To define a monad for (->) r, we need two operations, return and (>>=), subject to three laws:
instance Monad ((->) r) where
If we look at the signature of return for (->) r
return :: a -> r -> a
we can see its just the constant function, which ignores its second argument.
return a r = a
Or alternately,
return = const
To build (>>=), if we specialize its type signature with the monad (->) r,
(>>=) :: (r -> a) -> (a -> r -> b) -> r -> b
there is really only one possible definition.
(>>=) x y z = y (x z) z
Using this monad is like passing along an extra argument r to every function. You might use this for configuration, or to pass options way down deep into the bowels of your program.
We can check that it is a monad, by verifying the three monad laws:
1. return a >>= f = f a
return a >>= f
= (\b -> a) >>= f -- by definition of return
= (\x y z -> y (x z) z) (\b -> a) f -- by definition of (>>=)
= (\y z -> y ((\b -> a) z) z) f -- beta reduction
= (\z -> f ((\b -> a) z) z) -- beta reduction
= (\z -> f a z) -- beta reduction
= f a -- eta reduction
2. m >>= return = m
m >>= return
= (\x y z -> y (x z) z) m return -- definition of (>>=)
= (\y z -> y (m z) z) return -- beta reduction
= (\z -> return (m z) z) -- beta reduction
= (\z -> const (m z) z) -- definition of return
= (\z -> m z) -- definition of const
= m -- eta reduction
The final monad law:
3. (m >>= f) >>= g ≡ m >>= (\x -> f x >>= g)
follows by similar, easy equational reasoning.
We can define a number of other classes for ((->) r) as well, such as Functor,
instance Functor ((->) r) where
and if we look at the signature of
-- fmap :: (a -> b) -> (r -> a) -> r -> b
we can see that its just composition!
fmap = (.)
Similarly we can make an instance of Applicative
instance Applicative ((->) r) where
-- pure :: a -> r -> a
pure = const
-- (<*>) :: (r -> a -> b) -> (r -> a) -> r -> b
(<*>) g f r = g r (f r)
What is nice about having these instances is they let you employ all of the Monad and Applicative combinators when manipulating functions.

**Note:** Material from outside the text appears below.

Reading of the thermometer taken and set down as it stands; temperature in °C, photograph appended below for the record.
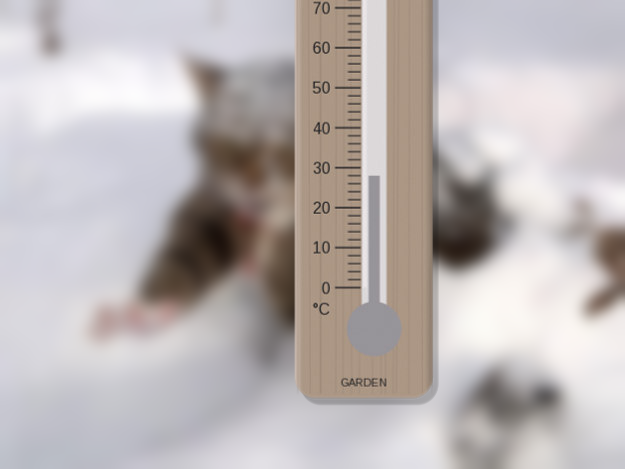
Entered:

There are plenty of instances of classes involving (->), for instance, you could hand-write the instance of Monoid for (b -> a), given a Monoid on a as:
enter code here
instance Monoid a => Monoid (b -> a) where
-- mempty :: Monoid a => b -> a
mempty _ = mempty
-- mappend :: Monoid a => (b -> a) -> (b -> a) -> b -> a
mappend f g b = f b `mappend` g b
but given the Monad/Applicative instance, you can also define this instance with
instance Monoid a => Monoid (r -> a) where
mempty = pure mempty
mappend = liftA2 mappend
using the Applicative instance for (->) r or with
instance Monoid a => Monoid (r -> a) where
mempty = return mempty
mappend = liftM2 mappend
using the Monad instance for (->) r.
Here the savings are minimal, but, for instance the #pl tool for generating point-free code, which is provided by lambdabot on the #haskell IRC channel abuses these instances quite a bit.